§ **ABOUT THIS TASK**: From the line containing "be subjugated and" down to the line containing "shall be of good" in the records below, reproduce every line exactly, ends included, and omit all others.

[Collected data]
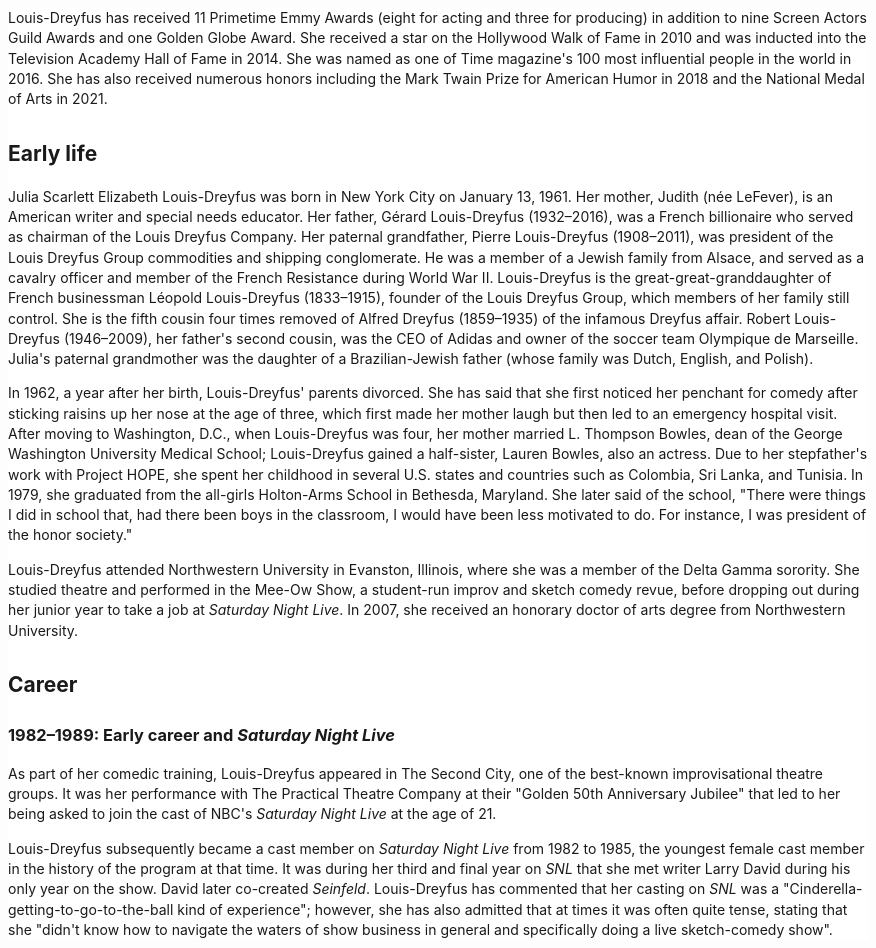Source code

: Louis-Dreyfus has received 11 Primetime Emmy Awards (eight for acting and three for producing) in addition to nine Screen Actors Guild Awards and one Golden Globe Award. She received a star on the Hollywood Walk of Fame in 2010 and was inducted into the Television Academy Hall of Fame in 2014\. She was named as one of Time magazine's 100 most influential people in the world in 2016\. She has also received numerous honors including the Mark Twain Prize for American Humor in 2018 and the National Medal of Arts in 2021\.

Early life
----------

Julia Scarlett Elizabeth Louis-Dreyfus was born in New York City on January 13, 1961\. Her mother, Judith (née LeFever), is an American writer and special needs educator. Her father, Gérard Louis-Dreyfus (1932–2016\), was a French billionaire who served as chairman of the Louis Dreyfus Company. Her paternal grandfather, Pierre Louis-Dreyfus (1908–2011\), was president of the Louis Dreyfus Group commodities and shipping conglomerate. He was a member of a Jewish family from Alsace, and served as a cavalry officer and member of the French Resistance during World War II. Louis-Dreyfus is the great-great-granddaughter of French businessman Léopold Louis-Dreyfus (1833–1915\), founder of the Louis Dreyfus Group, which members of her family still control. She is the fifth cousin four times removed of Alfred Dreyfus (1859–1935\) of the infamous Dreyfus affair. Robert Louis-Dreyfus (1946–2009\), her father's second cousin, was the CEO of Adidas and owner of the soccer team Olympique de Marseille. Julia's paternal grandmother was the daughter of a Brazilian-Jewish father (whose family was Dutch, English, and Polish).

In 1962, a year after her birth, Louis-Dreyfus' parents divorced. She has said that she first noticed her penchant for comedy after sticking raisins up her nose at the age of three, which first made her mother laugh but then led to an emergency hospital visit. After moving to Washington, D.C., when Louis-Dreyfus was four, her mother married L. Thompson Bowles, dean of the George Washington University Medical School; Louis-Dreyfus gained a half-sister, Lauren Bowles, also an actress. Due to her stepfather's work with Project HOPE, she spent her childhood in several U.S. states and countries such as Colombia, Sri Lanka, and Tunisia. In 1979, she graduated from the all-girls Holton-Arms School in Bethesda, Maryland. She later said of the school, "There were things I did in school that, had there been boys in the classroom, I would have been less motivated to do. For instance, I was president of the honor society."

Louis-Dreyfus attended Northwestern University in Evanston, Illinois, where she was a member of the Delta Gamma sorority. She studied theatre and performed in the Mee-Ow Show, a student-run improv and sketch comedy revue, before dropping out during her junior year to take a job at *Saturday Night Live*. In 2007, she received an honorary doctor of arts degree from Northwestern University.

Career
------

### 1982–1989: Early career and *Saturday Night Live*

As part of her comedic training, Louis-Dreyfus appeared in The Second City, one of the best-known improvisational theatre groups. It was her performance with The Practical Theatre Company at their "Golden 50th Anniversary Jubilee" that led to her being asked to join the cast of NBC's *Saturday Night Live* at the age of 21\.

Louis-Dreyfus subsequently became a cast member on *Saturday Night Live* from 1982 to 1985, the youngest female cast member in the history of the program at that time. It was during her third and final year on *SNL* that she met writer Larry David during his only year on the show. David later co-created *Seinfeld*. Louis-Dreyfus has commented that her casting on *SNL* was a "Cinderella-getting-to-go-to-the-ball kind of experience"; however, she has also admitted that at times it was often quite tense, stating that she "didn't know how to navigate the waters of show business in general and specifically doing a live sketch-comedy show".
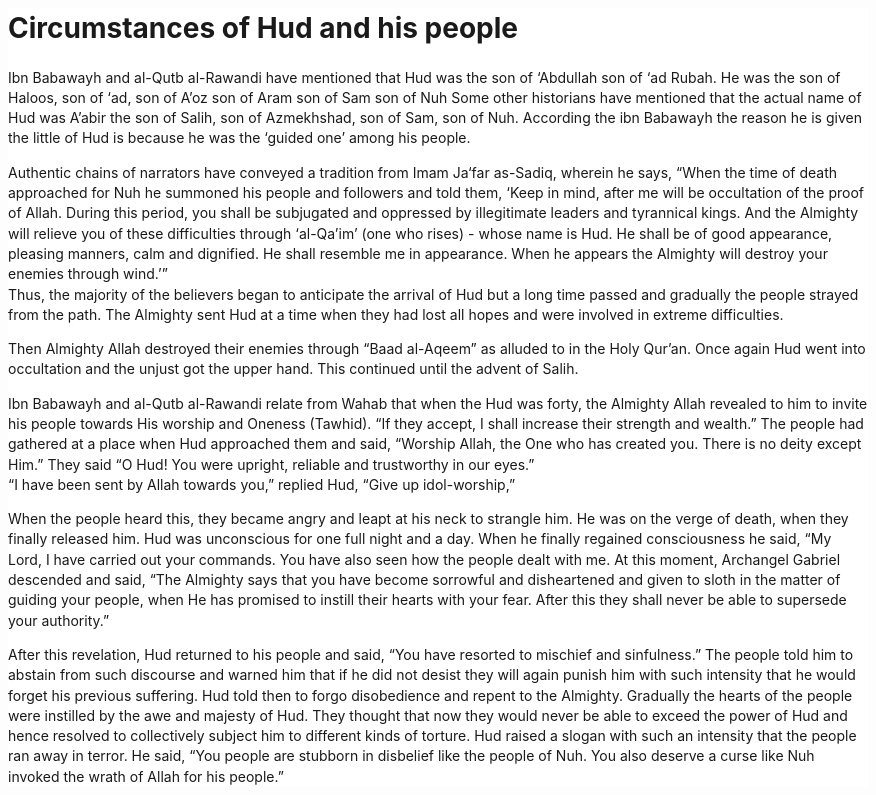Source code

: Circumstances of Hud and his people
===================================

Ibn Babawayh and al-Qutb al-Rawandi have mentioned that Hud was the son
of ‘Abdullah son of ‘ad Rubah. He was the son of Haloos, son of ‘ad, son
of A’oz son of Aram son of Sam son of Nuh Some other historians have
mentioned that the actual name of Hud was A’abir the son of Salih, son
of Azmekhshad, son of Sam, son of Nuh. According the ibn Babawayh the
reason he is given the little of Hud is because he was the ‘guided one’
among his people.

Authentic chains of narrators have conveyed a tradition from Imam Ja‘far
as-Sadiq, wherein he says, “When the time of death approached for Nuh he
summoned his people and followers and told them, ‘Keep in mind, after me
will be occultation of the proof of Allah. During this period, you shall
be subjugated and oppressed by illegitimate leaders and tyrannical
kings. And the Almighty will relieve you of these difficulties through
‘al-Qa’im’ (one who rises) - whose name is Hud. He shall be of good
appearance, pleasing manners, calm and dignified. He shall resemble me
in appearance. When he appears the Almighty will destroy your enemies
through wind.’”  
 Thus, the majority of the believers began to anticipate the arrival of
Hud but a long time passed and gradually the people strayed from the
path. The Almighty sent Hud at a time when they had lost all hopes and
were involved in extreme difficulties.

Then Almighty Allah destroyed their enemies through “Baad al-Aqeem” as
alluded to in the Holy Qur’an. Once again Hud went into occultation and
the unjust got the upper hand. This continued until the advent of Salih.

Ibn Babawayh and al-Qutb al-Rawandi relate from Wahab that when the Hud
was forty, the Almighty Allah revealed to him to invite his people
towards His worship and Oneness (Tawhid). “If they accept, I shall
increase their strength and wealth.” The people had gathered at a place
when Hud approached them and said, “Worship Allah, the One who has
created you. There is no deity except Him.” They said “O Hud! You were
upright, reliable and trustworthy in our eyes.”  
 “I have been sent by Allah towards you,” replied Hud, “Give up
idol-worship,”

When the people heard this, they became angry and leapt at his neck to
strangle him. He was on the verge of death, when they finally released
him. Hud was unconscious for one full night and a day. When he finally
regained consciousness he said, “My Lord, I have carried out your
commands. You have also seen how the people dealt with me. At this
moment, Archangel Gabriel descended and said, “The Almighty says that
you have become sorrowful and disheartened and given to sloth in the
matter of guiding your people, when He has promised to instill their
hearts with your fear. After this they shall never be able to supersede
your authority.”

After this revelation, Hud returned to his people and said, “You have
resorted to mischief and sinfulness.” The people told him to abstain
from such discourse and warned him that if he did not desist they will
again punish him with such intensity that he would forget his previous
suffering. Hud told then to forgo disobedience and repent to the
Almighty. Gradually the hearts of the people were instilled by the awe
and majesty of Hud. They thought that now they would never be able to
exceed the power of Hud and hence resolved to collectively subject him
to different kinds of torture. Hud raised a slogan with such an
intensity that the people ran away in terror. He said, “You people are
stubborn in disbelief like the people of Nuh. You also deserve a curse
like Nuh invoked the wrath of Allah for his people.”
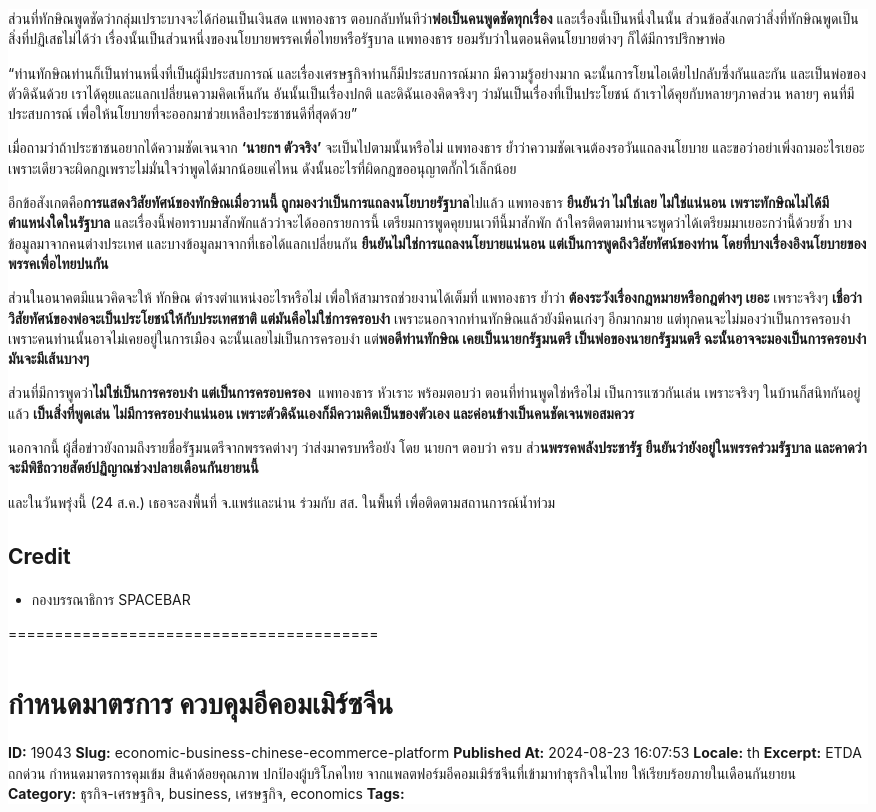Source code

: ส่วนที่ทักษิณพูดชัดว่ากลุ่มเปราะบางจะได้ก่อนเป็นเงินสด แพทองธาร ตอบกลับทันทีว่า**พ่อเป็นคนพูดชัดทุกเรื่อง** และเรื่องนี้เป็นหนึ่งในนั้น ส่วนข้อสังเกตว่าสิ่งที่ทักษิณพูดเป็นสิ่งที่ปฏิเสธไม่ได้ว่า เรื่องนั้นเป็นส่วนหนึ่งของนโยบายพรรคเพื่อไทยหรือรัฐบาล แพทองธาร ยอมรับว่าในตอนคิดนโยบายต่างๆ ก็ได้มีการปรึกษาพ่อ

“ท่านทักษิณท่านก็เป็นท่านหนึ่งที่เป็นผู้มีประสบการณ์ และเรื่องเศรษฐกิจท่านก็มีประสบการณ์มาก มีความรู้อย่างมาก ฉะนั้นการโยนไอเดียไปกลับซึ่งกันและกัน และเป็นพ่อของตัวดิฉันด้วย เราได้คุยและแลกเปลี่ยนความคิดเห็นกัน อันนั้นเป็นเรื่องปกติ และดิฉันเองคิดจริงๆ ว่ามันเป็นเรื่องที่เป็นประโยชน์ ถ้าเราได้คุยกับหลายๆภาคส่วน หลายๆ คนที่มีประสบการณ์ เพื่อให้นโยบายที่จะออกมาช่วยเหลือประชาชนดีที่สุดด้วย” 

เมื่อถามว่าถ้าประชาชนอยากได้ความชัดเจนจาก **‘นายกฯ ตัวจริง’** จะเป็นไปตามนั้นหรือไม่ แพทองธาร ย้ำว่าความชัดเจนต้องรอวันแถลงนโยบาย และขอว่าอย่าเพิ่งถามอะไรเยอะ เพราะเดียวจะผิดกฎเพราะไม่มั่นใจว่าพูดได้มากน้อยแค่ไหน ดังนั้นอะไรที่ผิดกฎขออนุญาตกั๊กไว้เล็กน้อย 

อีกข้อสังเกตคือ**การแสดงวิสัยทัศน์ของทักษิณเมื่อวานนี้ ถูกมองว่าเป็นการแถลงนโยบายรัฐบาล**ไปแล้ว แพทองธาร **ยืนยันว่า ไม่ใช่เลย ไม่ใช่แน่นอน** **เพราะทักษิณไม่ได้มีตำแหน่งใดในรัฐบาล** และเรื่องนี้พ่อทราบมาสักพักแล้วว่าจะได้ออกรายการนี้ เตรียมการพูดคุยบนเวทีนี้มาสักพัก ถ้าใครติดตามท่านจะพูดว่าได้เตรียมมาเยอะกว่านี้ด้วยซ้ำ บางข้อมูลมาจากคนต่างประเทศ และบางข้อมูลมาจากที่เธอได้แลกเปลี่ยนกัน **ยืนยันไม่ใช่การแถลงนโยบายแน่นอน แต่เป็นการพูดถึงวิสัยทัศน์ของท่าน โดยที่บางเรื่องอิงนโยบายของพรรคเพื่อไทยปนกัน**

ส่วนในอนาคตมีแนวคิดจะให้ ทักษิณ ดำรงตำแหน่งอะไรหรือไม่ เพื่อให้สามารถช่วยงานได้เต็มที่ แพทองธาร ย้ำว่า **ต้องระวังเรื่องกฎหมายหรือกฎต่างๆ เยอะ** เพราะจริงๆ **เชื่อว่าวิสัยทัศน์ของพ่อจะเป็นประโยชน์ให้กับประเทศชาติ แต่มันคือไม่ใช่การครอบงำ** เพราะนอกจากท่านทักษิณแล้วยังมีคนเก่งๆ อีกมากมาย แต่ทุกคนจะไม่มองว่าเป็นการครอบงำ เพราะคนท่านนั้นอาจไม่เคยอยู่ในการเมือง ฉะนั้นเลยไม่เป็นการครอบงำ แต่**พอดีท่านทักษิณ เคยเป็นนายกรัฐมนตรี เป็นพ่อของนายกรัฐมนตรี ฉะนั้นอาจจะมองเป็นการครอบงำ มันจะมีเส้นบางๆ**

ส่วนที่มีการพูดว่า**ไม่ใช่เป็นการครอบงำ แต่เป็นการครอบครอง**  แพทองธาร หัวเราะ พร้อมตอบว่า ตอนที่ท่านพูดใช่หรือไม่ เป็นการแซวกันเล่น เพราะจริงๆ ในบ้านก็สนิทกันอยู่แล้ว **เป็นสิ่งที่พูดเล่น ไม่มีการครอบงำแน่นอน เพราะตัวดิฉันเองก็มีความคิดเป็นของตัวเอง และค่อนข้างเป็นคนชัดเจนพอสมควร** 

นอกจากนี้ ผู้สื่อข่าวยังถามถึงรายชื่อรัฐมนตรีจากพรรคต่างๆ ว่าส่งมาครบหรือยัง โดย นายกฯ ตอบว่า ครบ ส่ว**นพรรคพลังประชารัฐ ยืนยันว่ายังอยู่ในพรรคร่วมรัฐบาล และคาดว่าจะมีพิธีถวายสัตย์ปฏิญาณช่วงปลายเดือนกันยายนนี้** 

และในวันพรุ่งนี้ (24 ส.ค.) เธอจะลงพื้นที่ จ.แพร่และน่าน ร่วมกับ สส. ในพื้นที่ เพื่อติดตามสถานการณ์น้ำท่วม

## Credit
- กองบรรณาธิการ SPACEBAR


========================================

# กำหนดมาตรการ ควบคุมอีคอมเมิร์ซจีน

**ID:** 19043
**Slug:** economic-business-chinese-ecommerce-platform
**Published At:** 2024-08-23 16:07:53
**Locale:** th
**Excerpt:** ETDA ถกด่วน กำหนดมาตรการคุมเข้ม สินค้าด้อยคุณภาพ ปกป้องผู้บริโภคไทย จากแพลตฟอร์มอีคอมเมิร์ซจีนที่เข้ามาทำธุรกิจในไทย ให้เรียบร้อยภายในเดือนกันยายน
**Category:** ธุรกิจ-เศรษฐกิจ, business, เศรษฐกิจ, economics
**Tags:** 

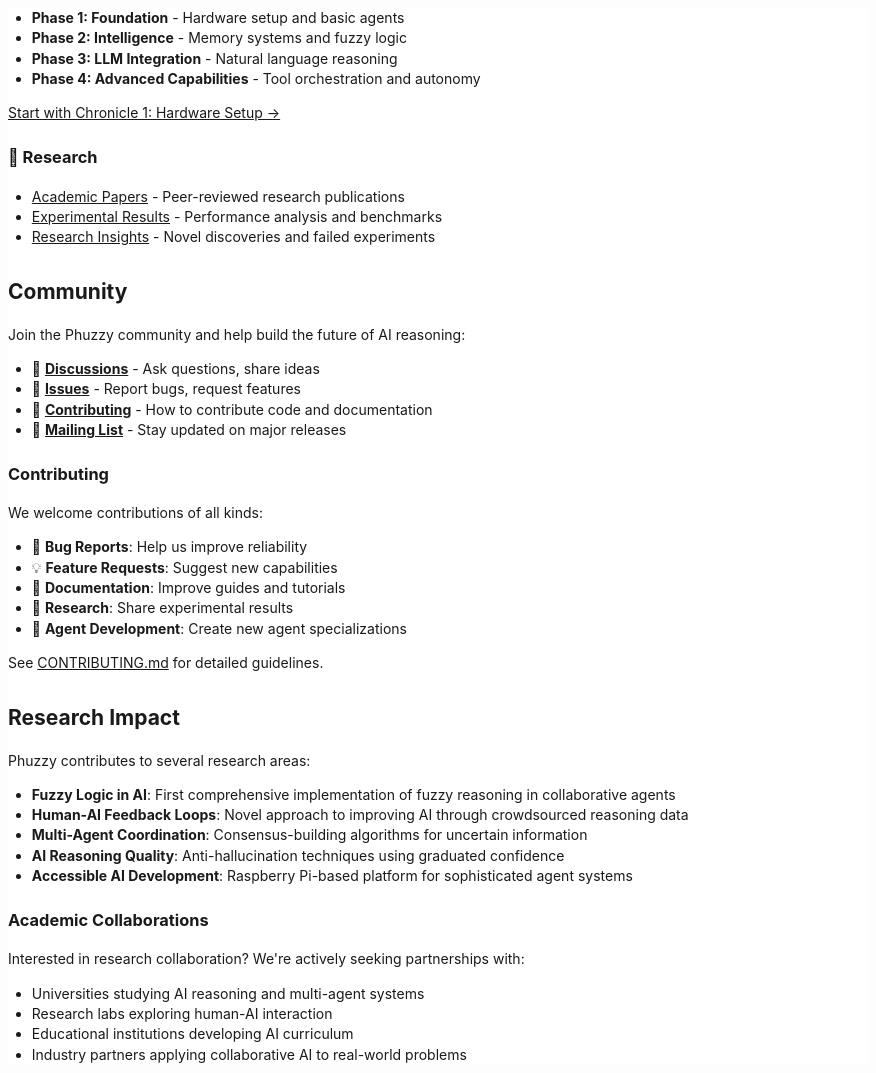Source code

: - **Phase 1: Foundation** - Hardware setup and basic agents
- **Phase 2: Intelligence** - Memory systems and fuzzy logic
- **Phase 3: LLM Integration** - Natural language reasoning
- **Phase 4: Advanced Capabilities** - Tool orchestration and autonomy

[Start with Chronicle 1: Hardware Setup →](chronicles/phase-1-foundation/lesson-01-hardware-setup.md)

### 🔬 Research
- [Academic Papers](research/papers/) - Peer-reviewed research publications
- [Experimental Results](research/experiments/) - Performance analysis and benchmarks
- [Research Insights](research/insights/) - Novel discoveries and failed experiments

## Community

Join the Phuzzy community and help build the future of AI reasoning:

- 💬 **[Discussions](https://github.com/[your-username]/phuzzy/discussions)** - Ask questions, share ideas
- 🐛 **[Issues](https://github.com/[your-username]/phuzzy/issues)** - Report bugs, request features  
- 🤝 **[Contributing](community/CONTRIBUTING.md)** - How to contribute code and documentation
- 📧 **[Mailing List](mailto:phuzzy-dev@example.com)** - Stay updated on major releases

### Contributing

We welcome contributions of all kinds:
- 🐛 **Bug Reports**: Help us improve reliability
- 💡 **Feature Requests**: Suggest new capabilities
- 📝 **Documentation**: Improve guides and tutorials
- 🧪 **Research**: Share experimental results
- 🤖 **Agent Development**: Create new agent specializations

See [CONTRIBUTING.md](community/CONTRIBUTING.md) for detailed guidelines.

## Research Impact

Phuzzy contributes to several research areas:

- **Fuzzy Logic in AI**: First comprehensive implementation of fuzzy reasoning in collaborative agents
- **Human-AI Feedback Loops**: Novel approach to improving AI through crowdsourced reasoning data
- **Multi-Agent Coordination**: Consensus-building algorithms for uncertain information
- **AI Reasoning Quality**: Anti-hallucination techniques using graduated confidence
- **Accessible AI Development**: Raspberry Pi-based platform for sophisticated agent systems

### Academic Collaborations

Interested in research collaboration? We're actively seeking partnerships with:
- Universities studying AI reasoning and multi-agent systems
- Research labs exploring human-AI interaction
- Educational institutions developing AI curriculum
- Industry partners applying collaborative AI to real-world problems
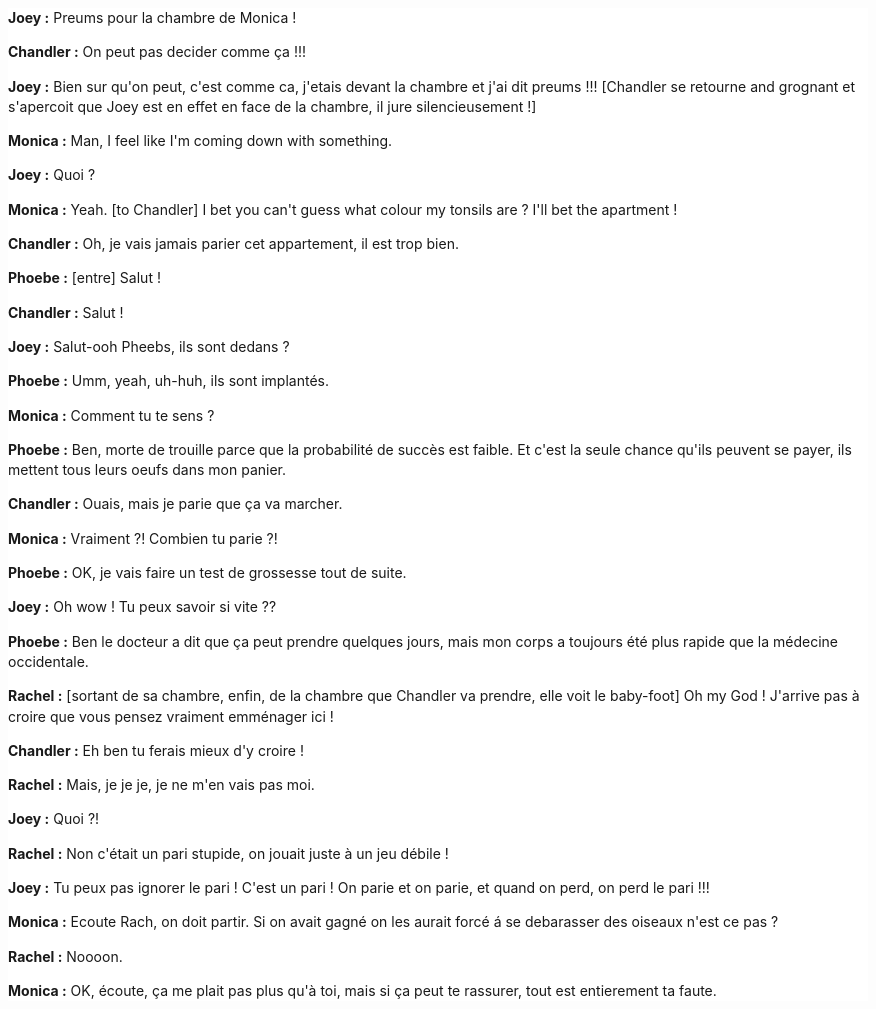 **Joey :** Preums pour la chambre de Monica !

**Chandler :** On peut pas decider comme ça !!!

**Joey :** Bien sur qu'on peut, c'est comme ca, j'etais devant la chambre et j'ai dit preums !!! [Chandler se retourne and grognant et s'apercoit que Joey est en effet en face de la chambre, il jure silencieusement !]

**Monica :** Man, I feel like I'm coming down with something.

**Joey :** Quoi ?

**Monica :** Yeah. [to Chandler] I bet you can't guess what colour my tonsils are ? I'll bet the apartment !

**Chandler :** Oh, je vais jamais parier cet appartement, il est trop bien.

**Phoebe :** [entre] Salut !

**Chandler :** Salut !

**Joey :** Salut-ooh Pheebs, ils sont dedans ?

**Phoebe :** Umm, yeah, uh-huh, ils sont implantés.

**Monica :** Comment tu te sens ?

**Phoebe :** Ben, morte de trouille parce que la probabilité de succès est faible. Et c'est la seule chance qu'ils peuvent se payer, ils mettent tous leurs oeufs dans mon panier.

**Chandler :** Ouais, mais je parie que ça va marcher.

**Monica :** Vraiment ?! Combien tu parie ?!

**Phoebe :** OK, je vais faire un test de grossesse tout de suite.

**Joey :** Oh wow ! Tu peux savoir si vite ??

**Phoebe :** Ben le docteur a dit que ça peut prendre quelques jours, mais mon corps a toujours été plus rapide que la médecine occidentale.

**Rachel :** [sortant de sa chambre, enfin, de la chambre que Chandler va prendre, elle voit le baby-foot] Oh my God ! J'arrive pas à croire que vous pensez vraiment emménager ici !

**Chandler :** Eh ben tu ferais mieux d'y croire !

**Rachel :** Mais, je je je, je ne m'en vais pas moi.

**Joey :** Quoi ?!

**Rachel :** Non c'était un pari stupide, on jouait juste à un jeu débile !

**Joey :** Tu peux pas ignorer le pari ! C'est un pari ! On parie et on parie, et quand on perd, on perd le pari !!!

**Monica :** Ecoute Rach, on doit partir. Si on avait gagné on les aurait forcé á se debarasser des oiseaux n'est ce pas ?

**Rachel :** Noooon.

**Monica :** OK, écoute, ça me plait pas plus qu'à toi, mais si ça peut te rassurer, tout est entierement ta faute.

§ **ANSWER FOR THIS EXERCISE**:
be subjugated and oppressed by illegitimate leaders and tyrannical
kings. And the Almighty will relieve you of these difficulties through
‘al-Qa’im’ (one who rises) - whose name is Hud. He shall be of good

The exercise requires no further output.